The Electoral Justice is contrary to the printed vote since the enactment of Law 12,034, considering this procedure a regression to the times of manual voting. When the project was approved by the Congress, the president of the TSE in that moment, Minister Ayres Britto, asked the president to veto the provision in the law. In the opinion of the minister, there was no sense to have the printed vote since the same efficiency checking of votes can be achieved electronically, eliminating the extra expense required for printing the votes.

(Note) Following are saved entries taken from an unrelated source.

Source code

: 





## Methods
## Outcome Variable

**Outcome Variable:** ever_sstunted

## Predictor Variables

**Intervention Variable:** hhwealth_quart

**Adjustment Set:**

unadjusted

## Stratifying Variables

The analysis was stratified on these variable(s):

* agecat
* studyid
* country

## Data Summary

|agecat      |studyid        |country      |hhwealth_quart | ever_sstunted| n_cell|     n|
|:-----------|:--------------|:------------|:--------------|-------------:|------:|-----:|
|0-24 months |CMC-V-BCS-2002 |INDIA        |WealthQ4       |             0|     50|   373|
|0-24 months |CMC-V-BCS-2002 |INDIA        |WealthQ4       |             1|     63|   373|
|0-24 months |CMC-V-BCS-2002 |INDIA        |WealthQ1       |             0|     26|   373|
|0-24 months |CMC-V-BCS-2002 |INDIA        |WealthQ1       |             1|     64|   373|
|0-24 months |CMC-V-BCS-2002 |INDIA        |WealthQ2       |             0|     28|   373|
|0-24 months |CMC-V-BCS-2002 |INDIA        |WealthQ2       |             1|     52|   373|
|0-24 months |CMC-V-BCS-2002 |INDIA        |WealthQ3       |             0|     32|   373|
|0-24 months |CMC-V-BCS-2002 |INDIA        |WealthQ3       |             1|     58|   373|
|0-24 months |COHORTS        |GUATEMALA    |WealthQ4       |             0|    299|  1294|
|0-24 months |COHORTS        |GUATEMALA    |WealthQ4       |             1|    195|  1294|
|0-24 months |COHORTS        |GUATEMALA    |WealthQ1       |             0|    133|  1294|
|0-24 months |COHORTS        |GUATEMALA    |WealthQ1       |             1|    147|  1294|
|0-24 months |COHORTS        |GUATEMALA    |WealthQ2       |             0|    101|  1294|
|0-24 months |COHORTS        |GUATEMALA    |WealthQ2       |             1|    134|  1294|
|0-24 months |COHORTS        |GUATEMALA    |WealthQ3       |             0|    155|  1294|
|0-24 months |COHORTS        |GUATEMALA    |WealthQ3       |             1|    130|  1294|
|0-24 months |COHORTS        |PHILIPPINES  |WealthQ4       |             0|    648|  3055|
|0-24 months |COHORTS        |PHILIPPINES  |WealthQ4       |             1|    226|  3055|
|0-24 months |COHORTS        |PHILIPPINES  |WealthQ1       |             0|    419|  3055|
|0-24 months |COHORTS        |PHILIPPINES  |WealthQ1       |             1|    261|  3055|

The printed vote in Brazil in the 2002 general elections, as provided in Law No. 10.408/2002 in all polling stations in the state of Sergipe, the Federal District and in over 73 municipalities in all units of the Federation. About 7 million voters voted in the ballot-printing voting.

The system, however, among other disadvantages, showed a large number of fault, preventing the fluent course of work on the polling. Moreover, the establishment costs were too high, the delay in the vote was higher than in sections where there were no printed vote, the number of crashes was significant at the printers and the procedure was in charge of the program longer.

The law No. 10.740/2003 replaced the printed vote by digital vote record.